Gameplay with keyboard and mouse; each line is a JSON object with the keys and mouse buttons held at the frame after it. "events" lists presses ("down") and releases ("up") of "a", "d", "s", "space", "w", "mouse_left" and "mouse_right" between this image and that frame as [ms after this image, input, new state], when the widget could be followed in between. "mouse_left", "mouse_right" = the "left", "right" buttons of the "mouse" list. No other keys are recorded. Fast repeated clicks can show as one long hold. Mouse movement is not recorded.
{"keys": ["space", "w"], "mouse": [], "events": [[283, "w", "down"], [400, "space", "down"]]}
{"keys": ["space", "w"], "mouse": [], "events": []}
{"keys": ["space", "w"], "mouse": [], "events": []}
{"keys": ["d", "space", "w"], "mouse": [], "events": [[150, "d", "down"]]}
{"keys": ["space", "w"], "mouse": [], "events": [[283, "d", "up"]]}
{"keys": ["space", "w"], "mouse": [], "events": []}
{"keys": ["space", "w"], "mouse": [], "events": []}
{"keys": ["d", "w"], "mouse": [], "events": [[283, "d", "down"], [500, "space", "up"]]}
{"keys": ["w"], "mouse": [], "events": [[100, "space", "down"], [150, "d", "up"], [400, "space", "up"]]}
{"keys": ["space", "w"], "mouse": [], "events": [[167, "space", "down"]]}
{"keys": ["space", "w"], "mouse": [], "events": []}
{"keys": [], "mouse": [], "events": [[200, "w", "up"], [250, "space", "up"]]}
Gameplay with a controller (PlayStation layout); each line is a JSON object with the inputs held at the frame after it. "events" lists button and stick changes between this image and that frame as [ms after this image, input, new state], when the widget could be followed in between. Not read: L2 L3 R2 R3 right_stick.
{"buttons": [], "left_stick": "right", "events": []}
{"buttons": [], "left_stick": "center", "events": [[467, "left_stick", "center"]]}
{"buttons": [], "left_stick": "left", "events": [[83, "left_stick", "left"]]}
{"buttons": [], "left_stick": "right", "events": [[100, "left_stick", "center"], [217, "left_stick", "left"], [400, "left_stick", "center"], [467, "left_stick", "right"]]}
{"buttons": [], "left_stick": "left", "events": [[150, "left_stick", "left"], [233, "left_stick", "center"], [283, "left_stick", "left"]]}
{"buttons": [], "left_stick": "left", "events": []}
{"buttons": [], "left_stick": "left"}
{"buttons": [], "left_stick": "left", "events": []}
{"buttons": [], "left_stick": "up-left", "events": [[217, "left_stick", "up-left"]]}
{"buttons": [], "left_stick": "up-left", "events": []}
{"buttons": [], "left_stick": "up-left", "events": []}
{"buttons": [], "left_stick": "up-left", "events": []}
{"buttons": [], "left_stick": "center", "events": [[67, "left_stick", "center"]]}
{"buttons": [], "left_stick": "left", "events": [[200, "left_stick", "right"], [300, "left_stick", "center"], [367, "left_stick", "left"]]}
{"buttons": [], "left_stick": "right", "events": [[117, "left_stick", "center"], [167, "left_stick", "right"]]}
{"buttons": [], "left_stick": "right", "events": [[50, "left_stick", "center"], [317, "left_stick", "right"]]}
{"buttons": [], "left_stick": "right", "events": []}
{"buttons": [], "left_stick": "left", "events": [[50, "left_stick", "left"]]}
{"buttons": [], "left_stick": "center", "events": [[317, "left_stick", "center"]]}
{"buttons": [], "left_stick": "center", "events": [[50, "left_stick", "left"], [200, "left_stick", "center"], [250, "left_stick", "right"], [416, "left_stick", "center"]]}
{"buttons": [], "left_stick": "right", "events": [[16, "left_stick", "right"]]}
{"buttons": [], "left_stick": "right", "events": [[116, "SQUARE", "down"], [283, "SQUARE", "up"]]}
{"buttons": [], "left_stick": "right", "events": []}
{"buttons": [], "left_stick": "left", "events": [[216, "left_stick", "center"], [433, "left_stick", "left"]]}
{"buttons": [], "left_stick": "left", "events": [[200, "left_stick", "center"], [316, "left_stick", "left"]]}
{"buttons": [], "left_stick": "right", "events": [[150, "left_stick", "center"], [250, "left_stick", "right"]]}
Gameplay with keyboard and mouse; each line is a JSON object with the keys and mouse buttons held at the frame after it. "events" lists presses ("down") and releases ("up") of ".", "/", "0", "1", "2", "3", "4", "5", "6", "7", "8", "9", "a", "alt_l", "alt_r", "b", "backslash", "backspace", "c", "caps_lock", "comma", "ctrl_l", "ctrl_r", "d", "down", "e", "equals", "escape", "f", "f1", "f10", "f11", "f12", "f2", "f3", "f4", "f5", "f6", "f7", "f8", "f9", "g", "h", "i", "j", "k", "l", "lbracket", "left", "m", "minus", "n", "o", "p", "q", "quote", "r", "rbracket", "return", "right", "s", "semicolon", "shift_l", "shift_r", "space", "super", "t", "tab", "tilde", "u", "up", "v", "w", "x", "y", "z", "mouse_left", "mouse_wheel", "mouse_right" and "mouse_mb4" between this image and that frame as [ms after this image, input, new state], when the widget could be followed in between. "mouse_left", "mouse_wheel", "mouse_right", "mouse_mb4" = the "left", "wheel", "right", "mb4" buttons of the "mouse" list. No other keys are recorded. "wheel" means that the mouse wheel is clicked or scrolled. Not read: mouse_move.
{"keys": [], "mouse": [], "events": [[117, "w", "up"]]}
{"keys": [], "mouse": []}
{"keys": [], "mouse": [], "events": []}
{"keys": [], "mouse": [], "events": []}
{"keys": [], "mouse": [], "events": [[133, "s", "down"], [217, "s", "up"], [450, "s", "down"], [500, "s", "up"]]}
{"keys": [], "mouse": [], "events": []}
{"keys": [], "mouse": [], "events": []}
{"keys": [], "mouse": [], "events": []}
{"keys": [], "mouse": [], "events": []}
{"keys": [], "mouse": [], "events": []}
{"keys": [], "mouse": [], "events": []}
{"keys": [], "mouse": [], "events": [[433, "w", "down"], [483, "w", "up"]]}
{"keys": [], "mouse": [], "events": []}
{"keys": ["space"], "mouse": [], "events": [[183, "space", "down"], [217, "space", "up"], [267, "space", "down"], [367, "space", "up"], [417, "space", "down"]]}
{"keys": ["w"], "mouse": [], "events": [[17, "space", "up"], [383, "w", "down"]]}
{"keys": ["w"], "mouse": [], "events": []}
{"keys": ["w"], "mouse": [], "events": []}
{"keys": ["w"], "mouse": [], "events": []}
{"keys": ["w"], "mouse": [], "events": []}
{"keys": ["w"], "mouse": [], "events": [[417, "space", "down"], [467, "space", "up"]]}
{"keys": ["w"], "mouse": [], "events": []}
○ ○ ○
__WORK ORDER__
Transcribe every record exactly, keeping each line as it is.

__TASK OUTPUT__
Gameplay with keyboard and mouse; each line is a JSON object with the keys and mouse buttons held at the frame after it. "events" lists presses ("down") and releases ("up") of "a", "d", "s", "space", "w", "mouse_left" and "mouse_right" between this image and that frame as [ms after this image, input, new state], when the widget could be followed in between. "mouse_left", "mouse_right" = the "left", "right" buttons of the "mouse" list. No other keys are recorded. Fast repeated clicks can show as one long hold. Mouse movement is not recorded.
{"keys": ["space", "w"], "mouse": [], "events": [[283, "w", "down"], [400, "space", "down"]]}
{"keys": ["space", "w"], "mouse": [], "events": []}
{"keys": ["space", "w"], "mouse": [], "events": []}
{"keys": ["d", "space", "w"], "mouse": [], "events": [[150, "d", "down"]]}
{"keys": ["space", "w"], "mouse": [], "events": [[283, "d", "up"]]}
{"keys": ["space", "w"], "mouse": [], "events": []}
{"keys": ["space", "w"], "mouse": [], "events": []}
{"keys": ["d", "w"], "mouse": [], "events": [[283, "d", "down"], [500, "space", "up"]]}
{"keys": ["w"], "mouse": [], "events": [[100, "space", "down"], [150, "d", "up"], [400, "space", "up"]]}
{"keys": ["space", "w"], "mouse": [], "events": [[167, "space", "down"]]}
{"keys": ["space", "w"], "mouse": [], "events": []}
{"keys": [], "mouse": [], "events": [[200, "w", "up"], [250, "space", "up"]]}
Gameplay with a controller (PlayStation layout); each line is a JSON object with the inputs held at the frame after it. "events" lists button and stick changes between this image and that frame as [ms after this image, input, new state], when the widget could be followed in between. Not read: L2 L3 R2 R3 right_stick.
{"buttons": [], "left_stick": "right", "events": []}
{"buttons": [], "left_stick": "center", "events": [[467, "left_stick", "center"]]}
{"buttons": [], "left_stick": "left", "events": [[83, "left_stick", "left"]]}
{"buttons": [], "left_stick": "right", "events": [[100, "left_stick", "center"], [217, "left_stick", "left"], [400, "left_stick", "center"], [467, "left_stick", "right"]]}
{"buttons": [], "left_stick": "left", "events": [[150, "left_stick", "left"], [233, "left_stick", "center"], [283, "left_stick", "left"]]}
{"buttons": [], "left_stick": "left", "events": []}
{"buttons": [], "left_stick": "left"}
{"buttons": [], "left_stick": "left", "events": []}
{"buttons": [], "left_stick": "up-left", "events": [[217, "left_stick", "up-left"]]}
{"buttons": [], "left_stick": "up-left", "events": []}
{"buttons": [], "left_stick": "up-left", "events": []}
{"buttons": [], "left_stick": "up-left", "events": []}
{"buttons": [], "left_stick": "center", "events": [[67, "left_stick", "center"]]}
{"buttons": [], "left_stick": "left", "events": [[200, "left_stick", "right"], [300, "left_stick", "center"], [367, "left_stick", "left"]]}
{"buttons": [], "left_stick": "right", "events": [[117, "left_stick", "center"], [167, "left_stick", "right"]]}
{"buttons": [], "left_stick": "right", "events": [[50, "left_stick", "center"], [317, "left_stick", "right"]]}
{"buttons": [], "left_stick": "right", "events": []}
{"buttons": [], "left_stick": "left", "events": [[50, "left_stick", "left"]]}
{"buttons": [], "left_stick": "center", "events": [[317, "left_stick", "center"]]}
{"buttons": [], "left_stick": "center", "events": [[50, "left_stick", "left"], [200, "left_stick", "center"], [250, "left_stick", "right"], [416, "left_stick", "center"]]}
{"buttons": [], "left_stick": "right", "events": [[16, "left_stick", "right"]]}
{"buttons": [], "left_stick": "right", "events": [[116, "SQUARE", "down"], [283, "SQUARE", "up"]]}
{"buttons": [], "left_stick": "right", "events": []}
{"buttons": [], "left_stick": "left", "events": [[216, "left_stick", "center"], [433, "left_stick", "left"]]}
{"buttons": [], "left_stick": "left", "events": [[200, "left_stick", "center"], [316, "left_stick", "left"]]}
{"buttons": [], "left_stick": "right", "events": [[150, "left_stick", "center"], [250, "left_stick", "right"]]}
Gameplay with keyboard and mouse; each line is a JSON object with the keys and mouse buttons held at the frame after it. "events" lists presses ("down") and releases ("up") of ".", "/", "0", "1", "2", "3", "4", "5", "6", "7", "8", "9", "a", "alt_l", "alt_r", "b", "backslash", "backspace", "c", "caps_lock", "comma", "ctrl_l", "ctrl_r", "d", "down", "e", "equals", "escape", "f", "f1", "f10", "f11", "f12", "f2", "f3", "f4", "f5", "f6", "f7", "f8", "f9", "g", "h", "i", "j", "k", "l", "lbracket", "left", "m", "minus", "n", "o", "p", "q", "quote", "r", "rbracket", "return", "right", "s", "semicolon", "shift_l", "shift_r", "space", "super", "t", "tab", "tilde", "u", "up", "v", "w", "x", "y", "z", "mouse_left", "mouse_wheel", "mouse_right" and "mouse_mb4" between this image and that frame as [ms after this image, input, new state], when the widget could be followed in between. "mouse_left", "mouse_wheel", "mouse_right", "mouse_mb4" = the "left", "wheel", "right", "mb4" buttons of the "mouse" list. No other keys are recorded. "wheel" means that the mouse wheel is clicked or scrolled. Not read: mouse_move.
{"keys": [], "mouse": [], "events": [[117, "w", "up"]]}
{"keys": [], "mouse": []}
{"keys": [], "mouse": [], "events": []}
{"keys": [], "mouse": [], "events": []}
{"keys": [], "mouse": [], "events": [[133, "s", "down"], [217, "s", "up"], [450, "s", "down"], [500, "s", "up"]]}
{"keys": [], "mouse": [], "events": []}
{"keys": [], "mouse": [], "events": []}
{"keys": [], "mouse": [], "events": []}
{"keys": [], "mouse": [], "events": []}
{"keys": [], "mouse": [], "events": []}
{"keys": [], "mouse": [], "events": []}
{"keys": [], "mouse": [], "events": [[433, "w", "down"], [483, "w", "up"]]}
{"keys": [], "mouse": [], "events": []}
{"keys": ["space"], "mouse": [], "events": [[183, "space", "down"], [217, "space", "up"], [267, "space", "down"], [367, "space", "up"], [417, "space", "down"]]}
{"keys": ["w"], "mouse": [], "events": [[17, "space", "up"], [383, "w", "down"]]}
{"keys": ["w"], "mouse": [], "events": []}
{"keys": ["w"], "mouse": [], "events": []}
{"keys": ["w"], "mouse": [], "events": []}
{"keys": ["w"], "mouse": [], "events": []}
{"keys": ["w"], "mouse": [], "events": [[417, "space", "down"], [467, "space", "up"]]}
{"keys": ["w"], "mouse": [], "events": []}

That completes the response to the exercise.